Wednesday, November 10, 2010

First Friday Author Feature: Pam Houston

photo credit: Russell Kaye 
At USF's Lone Mountain Reading series last month, Pam Houston read from her upcoming book Contents May Have Shifted (a title which may change)--a collection of 144 short stories in thematic sets of twelve. Deft with humor and insight, Houston was refreshingly frank about how her writing blurs the line between fiction and nonfiction--something that "still confuses" her after 25 years of honing the craft. "I was James Frey's 101 teacher, so it's my fault," she joked. "Everything begins with autobiography," whether from Houston's own personal life or something she witnessed. But she doesn't hesitate to fictionalize a piece through omissions or composites: "whatever the story demands for me to alter it for the truth."

When the Colorado-based author went on tour for her book Cowboys Are My Weakness, someone in the audience asked, "How much is autobiographical?" From then on she answered, "82%." What compels her to blur the boundaries of categories "we are now all slaves to"  is "not wanting anyone to think this really happened, but I also don't want them to believe I made it all up." One distinction she did make, however, was that fiction tends to render a sense of immediacy through scenes, while nonfiction often has a tone of retrospective knowledge.

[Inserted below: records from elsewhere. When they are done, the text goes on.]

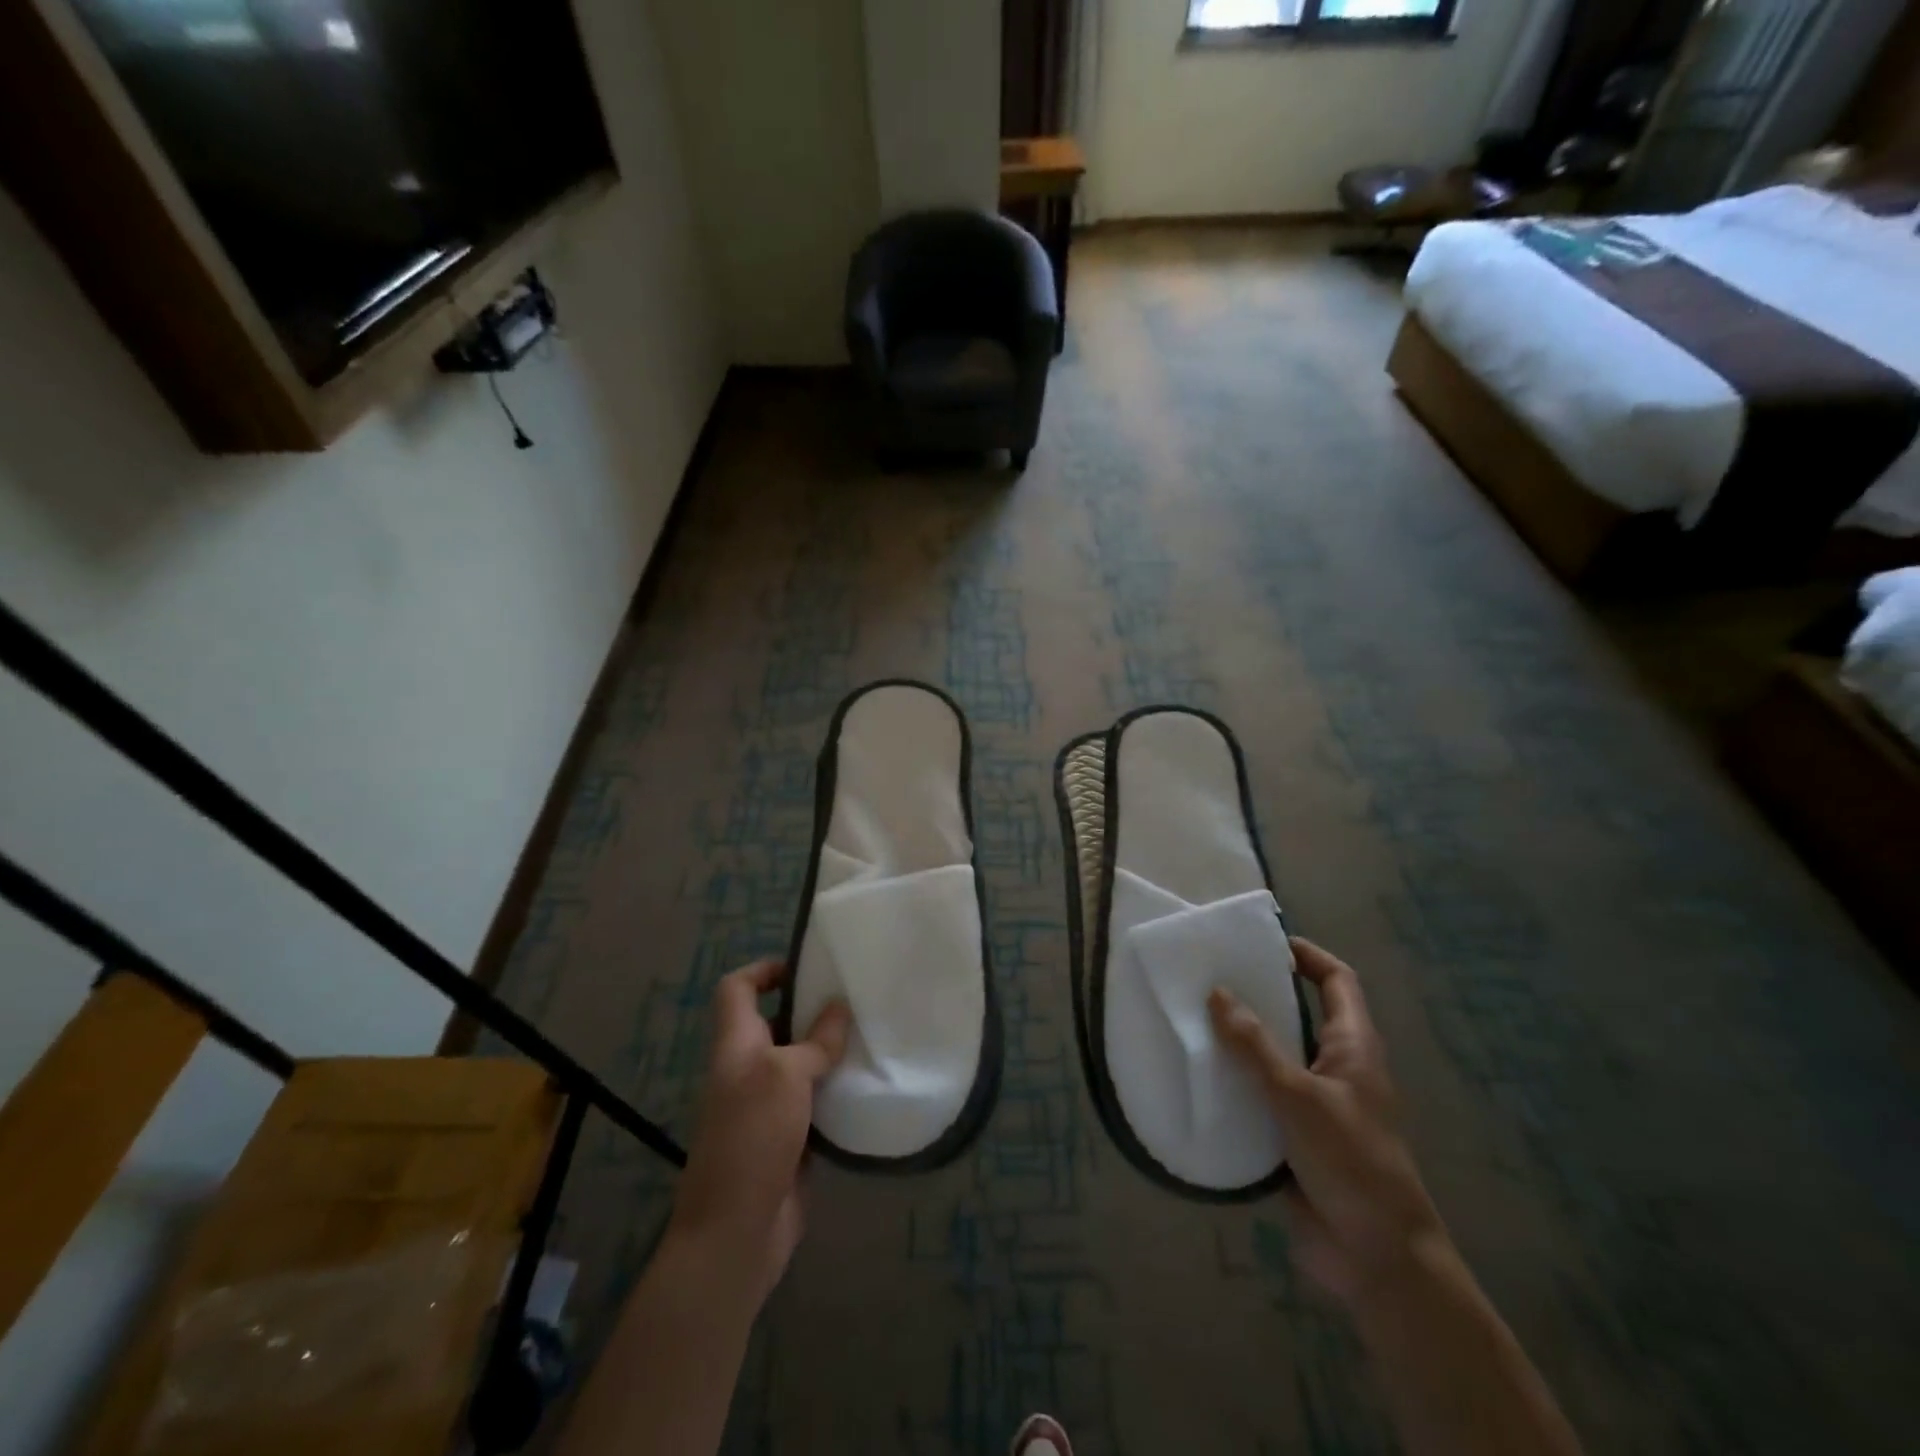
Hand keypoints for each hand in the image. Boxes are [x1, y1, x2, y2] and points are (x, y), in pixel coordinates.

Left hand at [668, 959, 850, 1303]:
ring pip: (800, 1061)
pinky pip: (816, 1098)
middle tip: (856, 995)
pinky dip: (837, 1088)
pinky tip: (869, 1081)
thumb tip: (839, 1008)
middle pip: (775, 1022)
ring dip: (830, 1049)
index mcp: (736, 1045)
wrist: (736, 1231)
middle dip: (811, 1007)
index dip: (764, 970)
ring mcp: (768, 1104)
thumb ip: (814, 1041)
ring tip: (872, 1031)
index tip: (806, 967)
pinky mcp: (790, 1135)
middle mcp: (749, 1068)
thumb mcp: (784, 1076)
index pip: (737, 989)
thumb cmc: (752, 1137)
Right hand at [1210, 939, 1447, 1308]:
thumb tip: (1218, 992)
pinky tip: (1198, 1078)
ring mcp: (1316, 1104)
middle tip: (1210, 977)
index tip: (1264, 943)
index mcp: (1353, 1047)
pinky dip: (1234, 1083)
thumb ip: (1254, 1045)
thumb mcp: (1298, 1096)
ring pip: (1275, 1056)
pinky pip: (1260, 1096)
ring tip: (1193, 1019)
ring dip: (1240, 1040)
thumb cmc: (1351, 1162)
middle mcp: (1336, 1068)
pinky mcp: (1294, 1137)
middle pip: (1300, 1015)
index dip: (1307, 956)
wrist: (1377, 1258)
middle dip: (1259, 995)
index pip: (1338, 982)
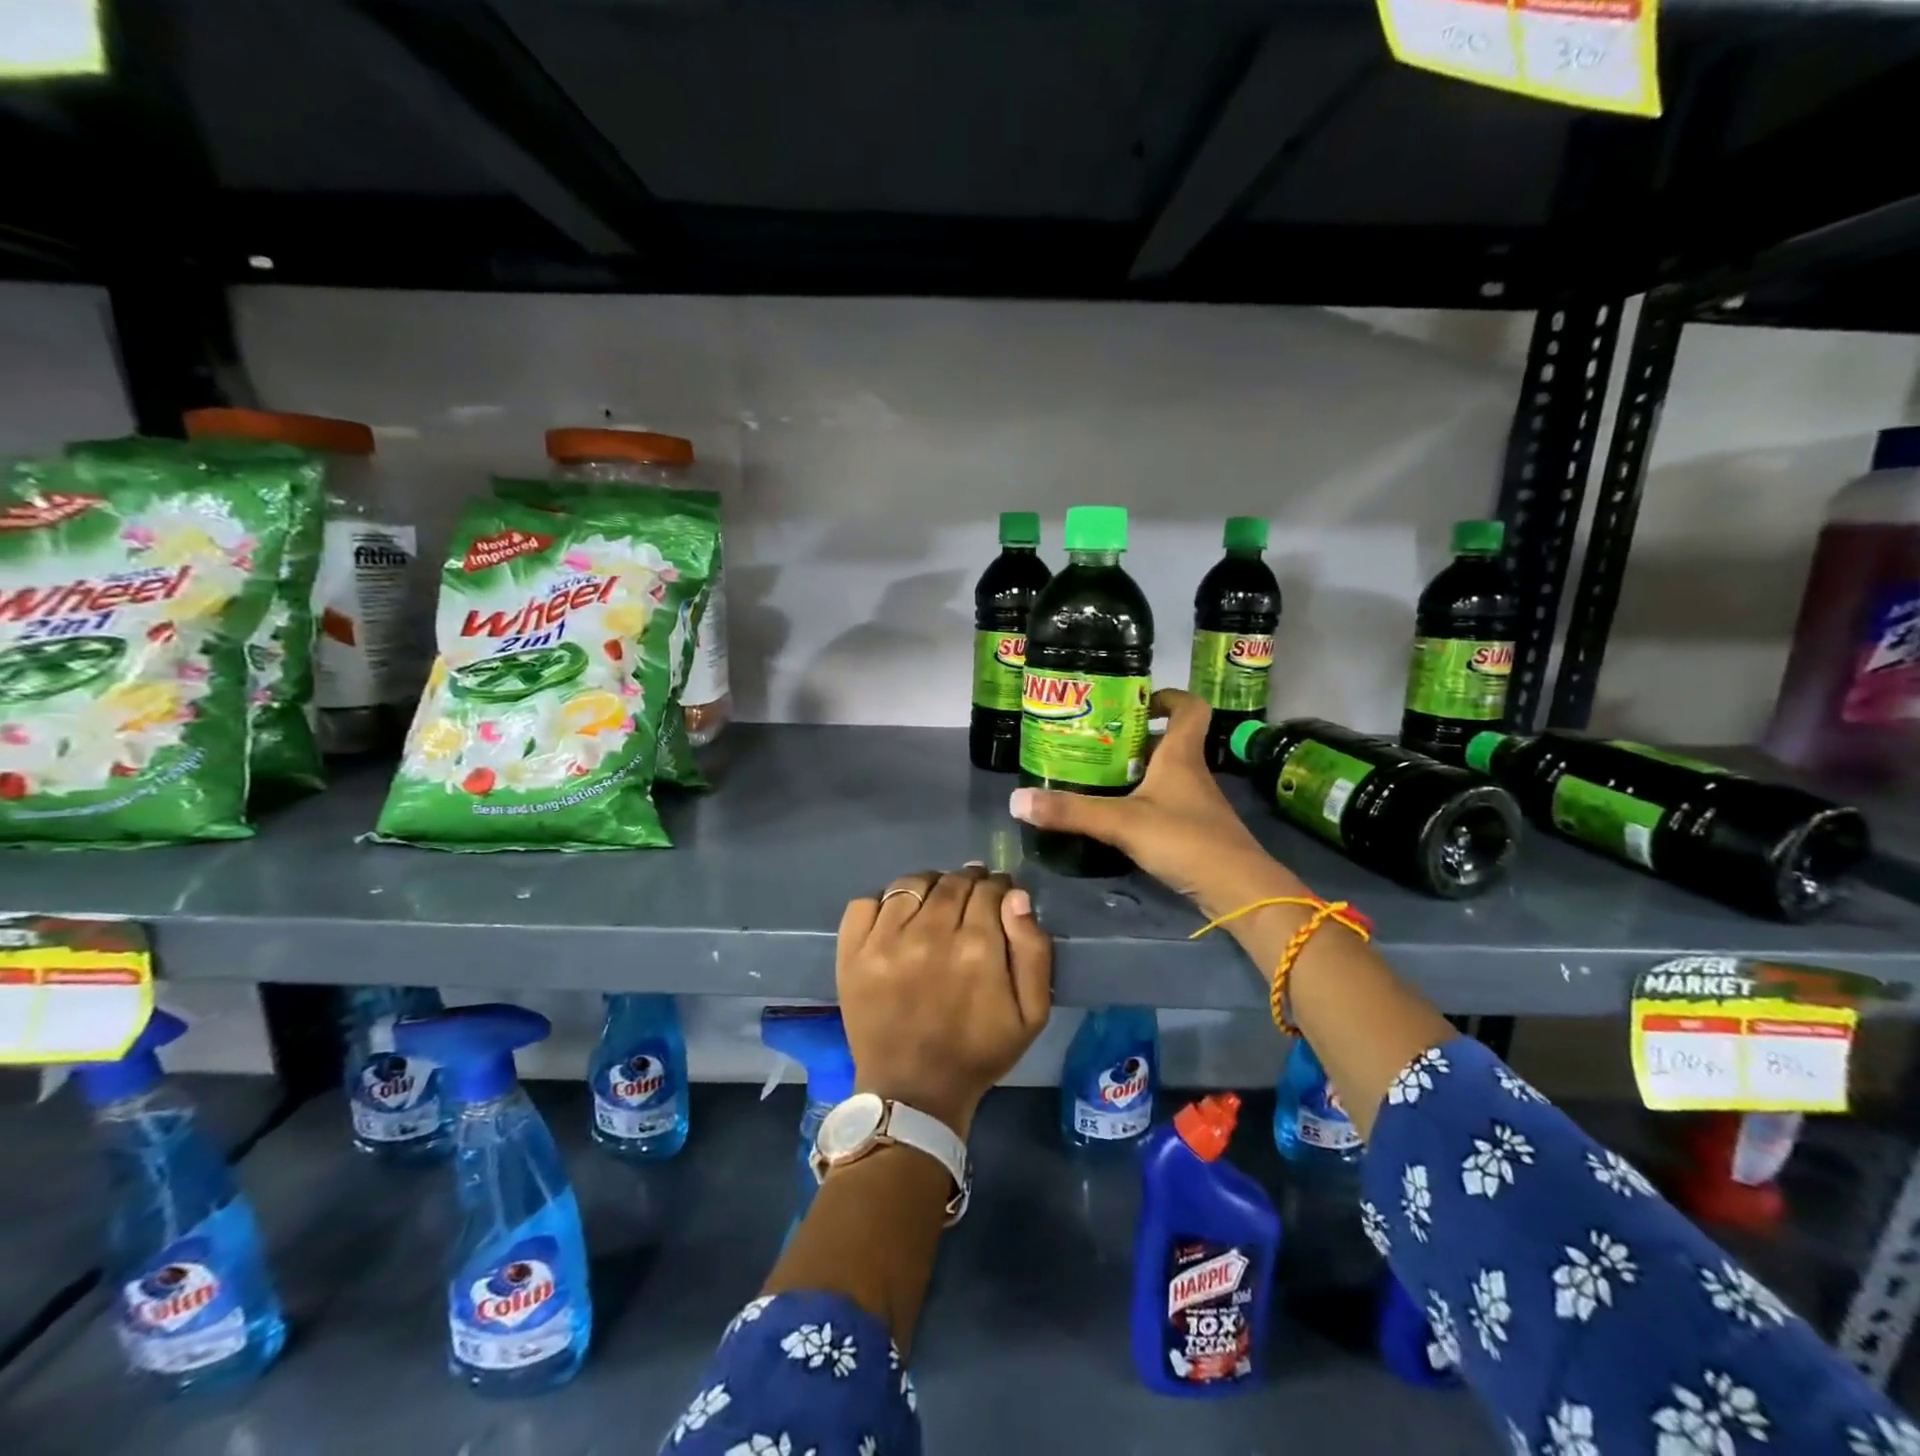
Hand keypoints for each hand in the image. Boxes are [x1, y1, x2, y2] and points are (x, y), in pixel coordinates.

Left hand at [837, 865, 1052, 1138]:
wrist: (914, 1093)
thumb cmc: (978, 1053)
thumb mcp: (1032, 1014)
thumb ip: (1033, 950)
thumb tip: (1016, 897)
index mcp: (977, 948)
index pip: (989, 889)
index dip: (998, 888)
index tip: (998, 897)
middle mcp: (929, 934)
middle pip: (952, 882)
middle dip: (967, 883)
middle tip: (970, 899)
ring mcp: (885, 941)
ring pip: (912, 883)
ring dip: (930, 886)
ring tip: (935, 903)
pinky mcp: (853, 952)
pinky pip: (866, 901)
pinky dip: (884, 901)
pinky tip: (898, 918)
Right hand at [1009, 688, 1309, 916]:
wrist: (1238, 891)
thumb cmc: (1185, 840)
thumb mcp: (1121, 822)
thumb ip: (1071, 811)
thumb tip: (1017, 800)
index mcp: (1181, 755)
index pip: (1188, 708)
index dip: (1167, 697)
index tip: (1135, 702)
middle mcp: (1191, 773)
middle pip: (1167, 741)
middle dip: (1132, 738)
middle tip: (1093, 743)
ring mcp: (1195, 804)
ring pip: (1163, 775)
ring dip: (1133, 772)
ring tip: (1093, 777)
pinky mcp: (1193, 831)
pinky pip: (1163, 804)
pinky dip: (1140, 803)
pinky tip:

The director of Creative Writing at U.C. Davis and program director of the annual Tomales Bay Workshops, Houston encouraged us to write "glimmers" and allow them to "sit next to each other" without forcing connections between them. With typical self-deprecating humor, the author admitted she's anti story arc: "If I suspect I have one, I do my best to work against it." Though she acknowledged a story's end must be "exponentially heavier" than its beginning, she believes "our unconscious is the driver if we're lucky." You can catch her Feb. 25-27 at the Iowa State Literary Festival or April 9-14 in Mallorca, Spain at La Serrania, Writing Between Life and Fiction.